Current Practical Scope¶
Today, the runtime configuration and extraction sides of this domain are concrete and directly useful.
The runtime configuration is stored in the database. It controls whether knowledge is enabled and which active model registry rows are used for:
- embedding
- reranking
- classification
- triples extraction
Embedding is required when knowledge is enabled. The selected embedding model
must have an embedding dimension configured on the model registry row
(extra_config.dim) because vector indexes and stored item metadata depend on
that dimension.
enqueue_extraction(...) persists a request in the application extraction queue. It does not run the extractor inline and it can be used when a module has already stored a file in media storage and wants the background knowledge flow to pick it up.
Queued extraction is distinct from knowledge runtime retrieval. A completed
extraction can expose the full extracted markdown through
get_extracted_document(...) even when the knowledge runtime is disabled. In
that case vector retrieval is unavailable, but modules can still use the
markdown produced by the extractor.
Ingestion is queue-oriented. Runtime flows that need to ingest uploaded or extracted content create durable extraction/ingestion requests for the background knowledge runtime; they do not depend on an in-memory knowledge service in the caller process.
Retrieval is exposed as an async SDK method backed by the application Knowledge Query Service.

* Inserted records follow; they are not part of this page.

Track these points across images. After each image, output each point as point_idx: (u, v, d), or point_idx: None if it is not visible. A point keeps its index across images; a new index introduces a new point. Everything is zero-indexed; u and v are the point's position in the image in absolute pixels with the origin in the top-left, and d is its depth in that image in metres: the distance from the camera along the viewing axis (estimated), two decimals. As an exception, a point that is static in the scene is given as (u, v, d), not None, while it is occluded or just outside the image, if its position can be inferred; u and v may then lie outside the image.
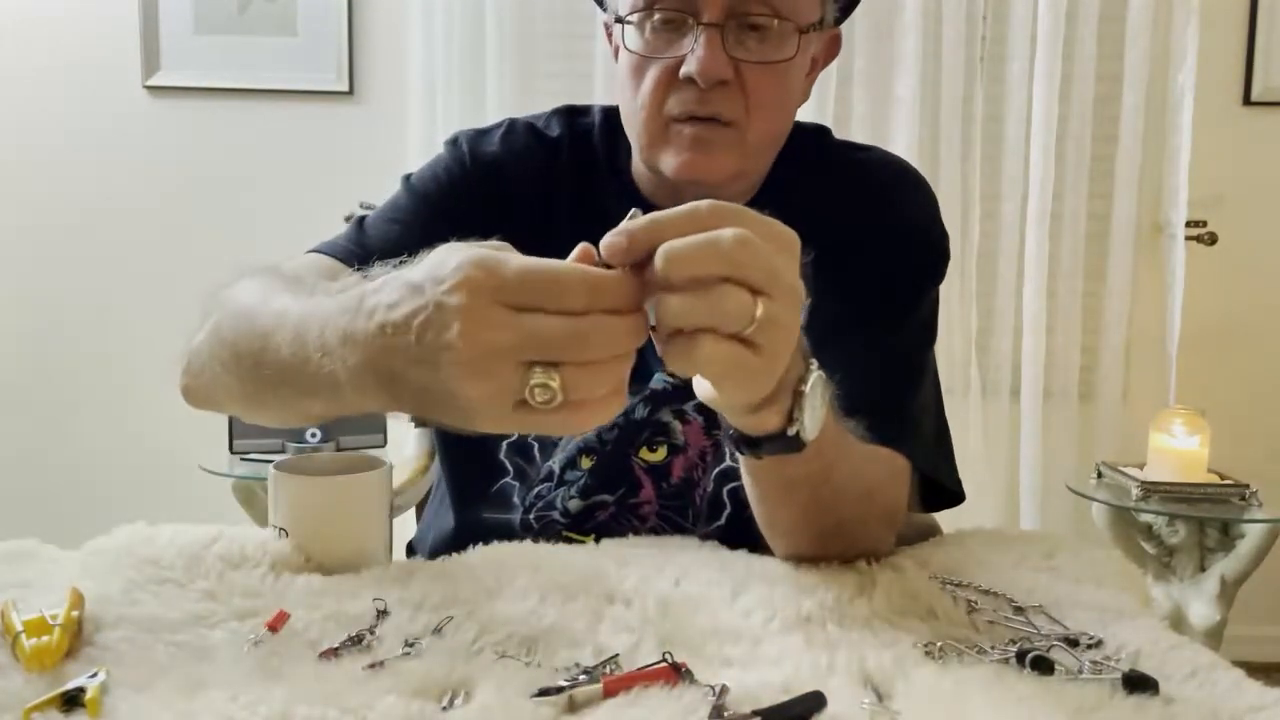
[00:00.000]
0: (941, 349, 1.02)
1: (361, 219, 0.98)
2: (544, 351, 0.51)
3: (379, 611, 0.66)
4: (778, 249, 0.56)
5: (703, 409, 0.91)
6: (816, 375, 0.65)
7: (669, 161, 0.90)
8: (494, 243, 0.55)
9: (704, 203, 0.55)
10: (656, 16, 0.88)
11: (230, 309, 0.71)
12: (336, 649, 0.61)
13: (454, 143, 1.01)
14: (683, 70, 0.86)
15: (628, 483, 0.94)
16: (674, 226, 0.53)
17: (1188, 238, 2.49)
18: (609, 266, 0.53)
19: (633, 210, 0.55)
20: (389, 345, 0.53)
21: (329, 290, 0.61)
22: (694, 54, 0.85)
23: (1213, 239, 2.53)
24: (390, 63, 2.55)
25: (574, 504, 0.94)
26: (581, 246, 0.54)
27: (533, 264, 0.52)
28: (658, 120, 0.90)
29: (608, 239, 0.53)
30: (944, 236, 1.01)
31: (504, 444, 0.97)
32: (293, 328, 0.61)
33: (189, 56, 2.59)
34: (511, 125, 1.02)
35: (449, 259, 0.52)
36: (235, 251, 0.73)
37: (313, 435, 2.14)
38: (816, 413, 0.65)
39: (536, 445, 0.96)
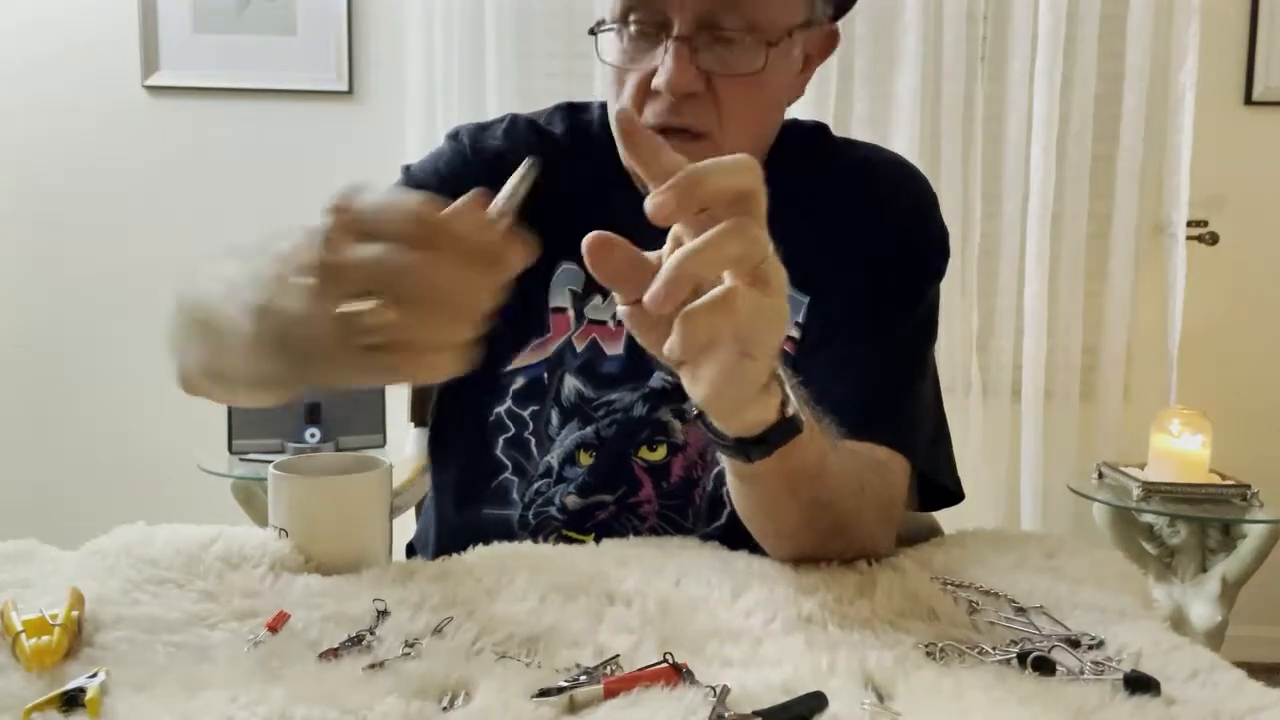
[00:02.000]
0: (941, 349, 1.02)
1: None
2: (367, 279, 0.49)
3: (379, 612, 0.66)
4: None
5: None
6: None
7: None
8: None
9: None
10: (632, 27, 0.87)
11: (181, 281, 0.71)
12: (336, 649, 0.61)
13: (455, 136, 1.01)
14: (653, 82, 0.86)
15: (627, 482, 0.94)
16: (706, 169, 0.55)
17: (1189, 238, 2.49)
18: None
19: (528, 159, 0.55)
20: (272, 280, 0.54)
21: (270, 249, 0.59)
22: (663, 66, 0.85)
23: (1214, 239, 2.53)
24: (390, 62, 2.56)
25: (571, 500, 0.94)
26: (472, 193, 0.52)
27: (389, 193, 0.51)
28: None
29: (652, 200, 0.53)
30: (944, 233, 1.01)
31: (500, 439, 0.97)
32: (227, 283, 0.61)
33: (188, 56, 2.59)
34: (513, 120, 1.02)
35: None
36: (235, 251, 0.73)
37: (312, 435, 2.13)
38: (795, 391, 0.66)
39: (533, 440, 0.96)
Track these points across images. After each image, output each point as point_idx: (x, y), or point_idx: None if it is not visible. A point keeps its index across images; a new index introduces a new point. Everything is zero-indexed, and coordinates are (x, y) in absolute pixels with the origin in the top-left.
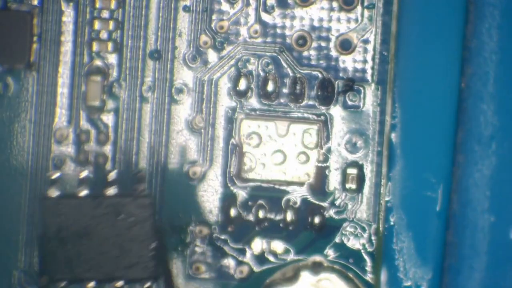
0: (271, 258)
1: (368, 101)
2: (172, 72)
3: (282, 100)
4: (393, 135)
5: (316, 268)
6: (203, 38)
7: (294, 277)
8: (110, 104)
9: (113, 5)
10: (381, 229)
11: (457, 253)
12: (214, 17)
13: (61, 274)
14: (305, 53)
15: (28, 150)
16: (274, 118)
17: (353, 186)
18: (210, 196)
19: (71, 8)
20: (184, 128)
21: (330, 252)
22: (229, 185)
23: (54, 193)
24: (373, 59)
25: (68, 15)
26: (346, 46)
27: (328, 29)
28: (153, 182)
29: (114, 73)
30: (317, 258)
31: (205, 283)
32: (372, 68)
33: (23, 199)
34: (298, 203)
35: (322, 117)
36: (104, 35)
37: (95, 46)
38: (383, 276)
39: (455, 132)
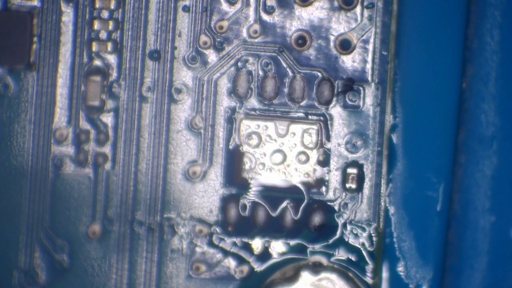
0: (271, 258)
1: (368, 101)
2: (172, 72)
3: (281, 100)
4: (394, 135)
5: (316, 267)
6: (203, 38)
7: (294, 276)
8: (110, 104)
9: (112, 5)
10: (381, 228)
11: (458, 253)
12: (213, 17)
13: None
14: (305, 53)
15: (28, 150)
16: (274, 118)
17: (353, 186)
18: (210, 196)
19: (70, 8)
20: (183, 128)
21: (330, 252)
22: (228, 185)
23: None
24: (373, 59)
25: (67, 16)
26: (346, 46)
27: (328, 29)
28: (153, 182)
29: (113, 73)
30: (317, 257)
31: (205, 283)
32: (372, 68)
33: (23, 199)
34: (298, 203)
35: (322, 117)
36: (103, 35)
37: (94, 46)
38: (384, 276)
39: (456, 132)
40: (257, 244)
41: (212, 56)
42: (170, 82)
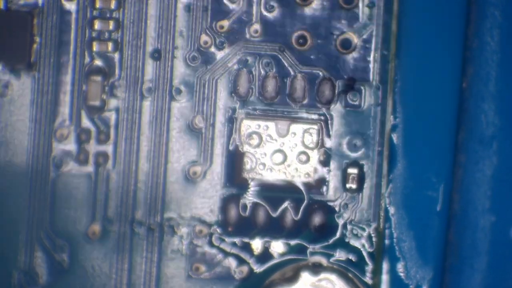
0: (271, 258)
1: (369, 100)
2: (173, 71)
3: (282, 100)
4: (394, 135)
5: (316, 268)
6: (204, 37)
7: (294, 277)
8: (111, 104)
9: (113, 5)
10: (381, 229)
11: (458, 253)
12: (214, 16)
13: None
14: (306, 53)
15: (29, 149)
16: (275, 117)
17: (354, 186)
18: (210, 196)
19: (71, 8)
20: (184, 128)
21: (330, 252)
22: (229, 185)
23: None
24: (373, 58)
25: (68, 15)
26: (346, 45)
27: (329, 28)
28: (154, 181)
29: (114, 73)
30: (317, 258)
31: (205, 284)
32: (373, 67)
33: (23, 198)
34: (298, 203)
35: (323, 117)
36: (104, 35)
37: (95, 46)
38: (384, 276)
39: (456, 132)
40: (257, 244)
41: (213, 56)
42: (171, 82)
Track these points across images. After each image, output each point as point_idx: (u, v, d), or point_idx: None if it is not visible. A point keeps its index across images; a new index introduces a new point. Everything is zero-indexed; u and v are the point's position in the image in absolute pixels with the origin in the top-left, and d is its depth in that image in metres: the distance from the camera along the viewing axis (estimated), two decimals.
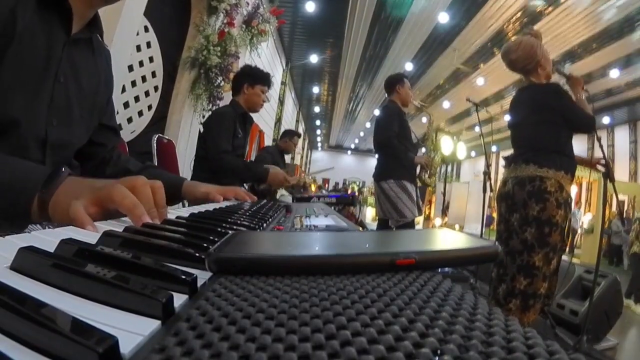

The service runs inside the core process, next to the background knowledge runtime, so it can reuse the configured knowledge service and graph store safely. It uses the current request context for user, organization, and access level. Modules do not pass ownership fields to retrieval directly.
Subsections¶
This domain is split into focused pages:
- Document Extraction
- Working With Registered Extractors
- Queued Extraction
- Ingesting Documents
- Retrieving Knowledge
- Knowledge Runtime Storage
That order matches the practical progression most module authors follow: first get usable document content, then understand the lower bridge to registered extractors, then decide whether ingestion is the right next step.